PEZ: Do you have an opinion on the recent radio controversy?
It can make it harder as a rider. I’m not entirely sure why they’ve done it, to be honest. I don’t have a qualified opinion, so I think I’ll keep it to myself.

PEZ: Do you live in Zьrich proper, or near Zьrich?
Just outside, down the lake a bit.

PEZ: Why did you choose that location?
I moved to Zurich in 2005, because I started a PhD here, and I wanted to live abroad anyway. I got an offer with a good supervisor here. It ended up that I found a team here in 2007, and that worked out really well. I didn’t want to move. I like it here. I made it my home. I haven’t finished the PhD, so I’m still studying. I can’t leave until I finish. The area has great riding as well, not so good in the winter, but that’s why I go to Australia.

PEZ: You have family there, so it makes it easier?
Yeah, that’s why I went there the first time. It makes it a lot cheaper to stay. I live with my relatives. A bit cheeky, but they haven’t kicked me out yet.

PEZ: Do you speak German?
I do. I learned it in school. I think it’s such a fun language – the way they construct words. They have the most clever words. They have words that we don’t have. They have a word for when you get a song stuck in your head. Ohrworm, ear worm. Isn’t it clever? I think German is really cool. I couldn’t really remember that much when I got here. I had the basic grammar rules in my head. I speak French and Spanish, and I think the more languages you learn the easier it gets. They are all quite similar, well, European languages anyway.

Emma gives an interview to Castelli’s Steve Smith in her beautiful new World Champion skinsuit from Castelli at the beginning of the season.

PEZ: What are your goals when you finish your PhD in geotechnical engineering?
I just want to finish it!

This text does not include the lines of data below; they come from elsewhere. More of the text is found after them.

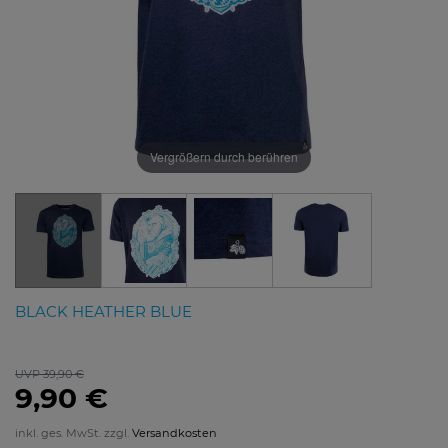
Vergrößern durch berühren
BLACK HEATHER BLUE
UVP 39,90 €
9,90 €
inkl. ges. MwSt. zzgl.
Versandkosten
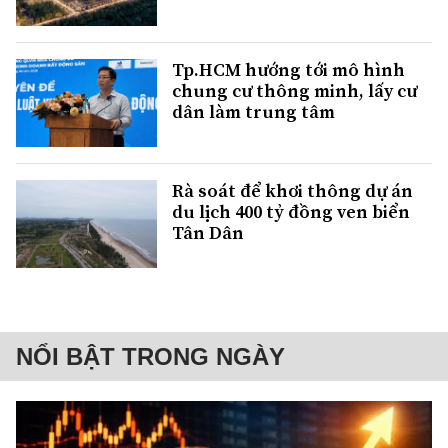
Tp.HCM hướng tới mô hình
chung cư thông minh, lấy cư
dân làm trung tâm
Rà soát để khơi thông dự án
du lịch 400 tỷ đồng ven biển
Tân Dân
NỔI BẬT TRONG NGÀY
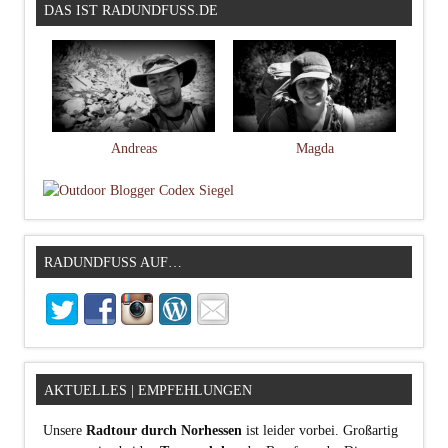
DAS IST RADUNDFUSS.DE
Andreas
Magda
RADUNDFUSS AUF…
AKTUELLES | EMPFEHLUNGEN
Unsere
Radtour durch Norhessen
ist leider vorbei. Großartig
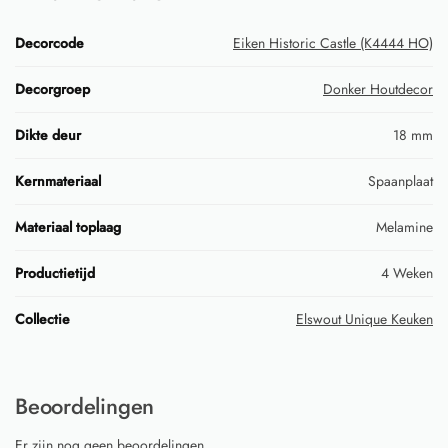
Decorcode
Eiken Historic Castle (K4444 HO)
Decorgroep
Donker Houtdecor
Dikte deur
18 mm
Kernmateriaal
Spaanplaat
Materiaal toplaag
Melamine
Productietijd
4 Weken
Collectie
Elswout Unique Keuken
Beoordelingen
Er zijn nog geen beoordelingen.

I’m at the stage where I feel like I’m constantly letting myself down a bit. It’s a bit of a stressful thing, but I just want to finish it. I never really do much work in the season when I’m trying to train and everything and traveling all the time. I know it’s a lack of self discipline and that if I made myself do it, I could work at it in the season. At the moment I just want to finish the damn thing!

PEZ: When you train, what do you put in your pockets?
I have my little plastic bag with my phone, money, and my donor card because I think it’s quite important. It sounds terribly morbid, but I’m a very strong believer that I really want to donate my organs if I die suddenly. Realistically, if I’m going to get hit by a car it’s going to be while I’m training.

Food. There is a little Swiss thing like gingerbread filled with nuts, which is one of my favorite training foods. Also grapes. If it’s really hot I take grapes. Suncream, generally.

PEZ: If you could have dinner with a famous person living or dead who would it be?
Douglas Adams. He wrote the Hitchhikers Guide to the Galaxy.

PEZ: What’s your advice for an aspiring young racer?
Keep it fun!

Could the proudest moment have been anything else?

PEZ: Did you ever think of the race you are most proud of?
I think the World TT Championship has got to be it.